The anniversary is over and the terror alert was never raised. The fear of another event is slowly dwindling but somewhere in the U.S. there are people alive today that will eventually die in the next attack. Next week, next month or next year, eventually there will be another attack. It will probably come when we least expect it. We need to use every anniversary of the WTC attack to motivate us to go the extra mile to prevent them from being so massive. Just today there was an article about a canister of 15 pounds of highly radioactive depleted uranium being smuggled into Los Angeles by ABC reporters for the second straight year while doing an investigative piece on lax border security. Despite the obvious radioactivity and the ease at which it could have been detected it arrived at its destination right on schedule. The package was designed to emit radiation in a form and strength of a more dangerous device. It was shipped from Jakarta, a terrorist hotspot, in a shipping container all the way to the final destination in Los Angeles. If a radioactive device, active or otherwise, can be shipped without discovery then how simple would it be to ship C4 or some germ warfare component right through the security screen. There are an estimated 10,000 containers offloaded in the U.S. each day and only a very small fraction are searched. Our borders are porous and cannot be fixed. 65,000 people gather together at more than a dozen locations each weekend for football games and offer prime targets. 25% of the weight on scheduled passenger planes is unscreened commercial shipments.

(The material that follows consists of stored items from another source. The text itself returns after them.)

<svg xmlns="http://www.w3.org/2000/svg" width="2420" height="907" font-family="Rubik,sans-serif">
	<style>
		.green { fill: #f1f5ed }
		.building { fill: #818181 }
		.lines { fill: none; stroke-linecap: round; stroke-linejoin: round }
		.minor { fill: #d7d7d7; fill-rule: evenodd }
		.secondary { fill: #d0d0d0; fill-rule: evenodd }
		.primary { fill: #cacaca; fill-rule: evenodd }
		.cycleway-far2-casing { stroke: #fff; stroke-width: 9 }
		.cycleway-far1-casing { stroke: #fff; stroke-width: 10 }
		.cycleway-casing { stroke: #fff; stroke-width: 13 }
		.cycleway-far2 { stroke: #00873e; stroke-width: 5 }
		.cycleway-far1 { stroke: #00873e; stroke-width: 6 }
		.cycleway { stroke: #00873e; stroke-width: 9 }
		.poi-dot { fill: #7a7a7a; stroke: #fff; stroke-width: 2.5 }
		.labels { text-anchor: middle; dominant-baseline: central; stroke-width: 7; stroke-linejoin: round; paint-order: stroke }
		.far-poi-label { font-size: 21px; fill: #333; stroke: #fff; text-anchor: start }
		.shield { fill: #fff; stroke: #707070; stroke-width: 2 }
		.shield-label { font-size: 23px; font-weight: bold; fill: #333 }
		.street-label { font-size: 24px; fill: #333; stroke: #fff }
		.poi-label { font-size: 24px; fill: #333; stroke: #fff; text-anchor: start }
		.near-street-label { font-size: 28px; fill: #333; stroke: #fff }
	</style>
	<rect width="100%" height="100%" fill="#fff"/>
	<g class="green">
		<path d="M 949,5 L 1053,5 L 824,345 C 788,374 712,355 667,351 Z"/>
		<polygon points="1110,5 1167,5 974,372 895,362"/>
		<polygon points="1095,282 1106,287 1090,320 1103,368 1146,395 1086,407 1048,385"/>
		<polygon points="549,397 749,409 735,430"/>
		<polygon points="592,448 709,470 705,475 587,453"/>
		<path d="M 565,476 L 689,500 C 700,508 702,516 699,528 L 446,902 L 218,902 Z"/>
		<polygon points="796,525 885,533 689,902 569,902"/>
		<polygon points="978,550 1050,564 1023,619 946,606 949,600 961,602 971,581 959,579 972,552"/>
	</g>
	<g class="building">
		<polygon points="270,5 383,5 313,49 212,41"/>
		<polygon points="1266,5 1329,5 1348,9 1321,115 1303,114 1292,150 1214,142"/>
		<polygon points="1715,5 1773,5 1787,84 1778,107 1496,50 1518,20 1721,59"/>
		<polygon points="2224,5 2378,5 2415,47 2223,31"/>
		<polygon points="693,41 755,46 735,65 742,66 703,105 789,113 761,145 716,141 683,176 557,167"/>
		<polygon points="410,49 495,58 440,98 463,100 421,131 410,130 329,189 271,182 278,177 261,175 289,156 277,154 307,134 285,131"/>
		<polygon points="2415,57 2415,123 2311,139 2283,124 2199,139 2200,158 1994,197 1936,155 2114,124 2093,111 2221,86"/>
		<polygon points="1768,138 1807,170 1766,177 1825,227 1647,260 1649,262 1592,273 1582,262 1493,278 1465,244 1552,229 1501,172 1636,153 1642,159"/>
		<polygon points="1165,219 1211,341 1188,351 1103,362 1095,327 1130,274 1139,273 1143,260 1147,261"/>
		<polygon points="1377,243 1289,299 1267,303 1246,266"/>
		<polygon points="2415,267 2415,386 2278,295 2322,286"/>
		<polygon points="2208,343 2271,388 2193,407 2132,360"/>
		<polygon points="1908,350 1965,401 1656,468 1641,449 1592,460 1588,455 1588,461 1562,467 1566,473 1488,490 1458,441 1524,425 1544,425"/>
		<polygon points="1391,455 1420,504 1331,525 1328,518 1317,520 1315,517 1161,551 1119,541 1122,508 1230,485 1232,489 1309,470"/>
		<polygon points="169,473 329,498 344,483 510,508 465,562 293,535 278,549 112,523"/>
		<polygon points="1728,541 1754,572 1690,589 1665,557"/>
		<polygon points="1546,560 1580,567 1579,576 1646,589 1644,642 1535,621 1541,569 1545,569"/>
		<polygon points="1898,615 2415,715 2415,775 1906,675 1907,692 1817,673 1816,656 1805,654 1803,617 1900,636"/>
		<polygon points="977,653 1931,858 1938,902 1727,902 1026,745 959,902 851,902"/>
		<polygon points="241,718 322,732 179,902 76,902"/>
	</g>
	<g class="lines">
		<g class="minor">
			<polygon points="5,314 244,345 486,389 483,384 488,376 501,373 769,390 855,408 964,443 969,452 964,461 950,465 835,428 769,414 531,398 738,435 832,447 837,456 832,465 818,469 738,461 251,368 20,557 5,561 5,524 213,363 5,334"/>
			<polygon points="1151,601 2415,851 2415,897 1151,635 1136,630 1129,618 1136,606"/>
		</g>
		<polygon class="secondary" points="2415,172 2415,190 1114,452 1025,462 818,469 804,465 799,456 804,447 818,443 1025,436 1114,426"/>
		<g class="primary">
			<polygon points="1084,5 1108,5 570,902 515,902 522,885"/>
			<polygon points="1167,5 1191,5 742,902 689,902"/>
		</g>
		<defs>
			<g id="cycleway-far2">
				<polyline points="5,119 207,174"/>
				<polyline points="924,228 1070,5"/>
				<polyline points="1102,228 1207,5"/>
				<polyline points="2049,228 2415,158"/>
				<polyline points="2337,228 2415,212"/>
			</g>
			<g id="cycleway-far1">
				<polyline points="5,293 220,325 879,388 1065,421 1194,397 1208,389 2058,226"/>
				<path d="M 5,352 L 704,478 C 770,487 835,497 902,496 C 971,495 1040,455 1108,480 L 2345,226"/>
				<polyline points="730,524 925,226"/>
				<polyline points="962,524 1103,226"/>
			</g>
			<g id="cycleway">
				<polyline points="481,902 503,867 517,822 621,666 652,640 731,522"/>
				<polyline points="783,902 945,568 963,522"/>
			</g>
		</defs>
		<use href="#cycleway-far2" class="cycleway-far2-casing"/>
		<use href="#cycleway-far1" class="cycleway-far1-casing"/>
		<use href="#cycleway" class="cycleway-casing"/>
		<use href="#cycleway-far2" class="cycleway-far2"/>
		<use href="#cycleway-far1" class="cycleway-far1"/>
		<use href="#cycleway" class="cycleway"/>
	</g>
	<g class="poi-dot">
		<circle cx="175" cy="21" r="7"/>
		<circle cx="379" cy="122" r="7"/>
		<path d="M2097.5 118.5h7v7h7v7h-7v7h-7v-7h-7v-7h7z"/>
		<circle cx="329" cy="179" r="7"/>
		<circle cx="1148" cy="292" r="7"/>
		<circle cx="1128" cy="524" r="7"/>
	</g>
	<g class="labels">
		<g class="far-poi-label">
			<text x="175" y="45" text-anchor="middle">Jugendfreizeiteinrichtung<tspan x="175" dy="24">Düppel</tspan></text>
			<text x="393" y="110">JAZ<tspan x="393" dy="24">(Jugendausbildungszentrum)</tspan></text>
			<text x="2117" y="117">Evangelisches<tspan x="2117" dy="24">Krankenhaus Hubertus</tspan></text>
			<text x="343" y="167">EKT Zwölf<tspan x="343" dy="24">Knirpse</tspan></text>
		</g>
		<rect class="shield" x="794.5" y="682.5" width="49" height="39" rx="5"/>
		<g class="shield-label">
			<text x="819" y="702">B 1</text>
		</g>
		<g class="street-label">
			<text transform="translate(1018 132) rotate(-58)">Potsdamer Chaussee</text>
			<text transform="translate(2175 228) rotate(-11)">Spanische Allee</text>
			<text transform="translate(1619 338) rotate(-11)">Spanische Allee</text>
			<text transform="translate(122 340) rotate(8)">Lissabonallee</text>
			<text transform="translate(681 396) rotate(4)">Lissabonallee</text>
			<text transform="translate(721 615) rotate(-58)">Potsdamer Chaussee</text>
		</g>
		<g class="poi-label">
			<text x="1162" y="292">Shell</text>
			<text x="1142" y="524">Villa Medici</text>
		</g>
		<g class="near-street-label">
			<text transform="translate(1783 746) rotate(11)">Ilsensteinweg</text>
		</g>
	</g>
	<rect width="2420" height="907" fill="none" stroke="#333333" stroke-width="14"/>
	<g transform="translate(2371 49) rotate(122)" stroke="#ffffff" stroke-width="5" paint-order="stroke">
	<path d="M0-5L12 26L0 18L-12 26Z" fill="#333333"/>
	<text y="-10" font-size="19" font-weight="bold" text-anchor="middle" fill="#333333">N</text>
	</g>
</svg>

If an idiot can ship himself home for the holiday in a shipping crate without being found then what else is shipped each day that could be dangerous. We may be a harder target than we were two years ago but for anybody with a death wish the security will never be enough. Our best defense is a strong offense and the refusal to let these people impact our daily lives. I leave you with the battle cry from the passengers on the fourth plane who refused to see their plane used as a weapon. Let's roll.

Enter Very Passively, Exit Very Aggressively!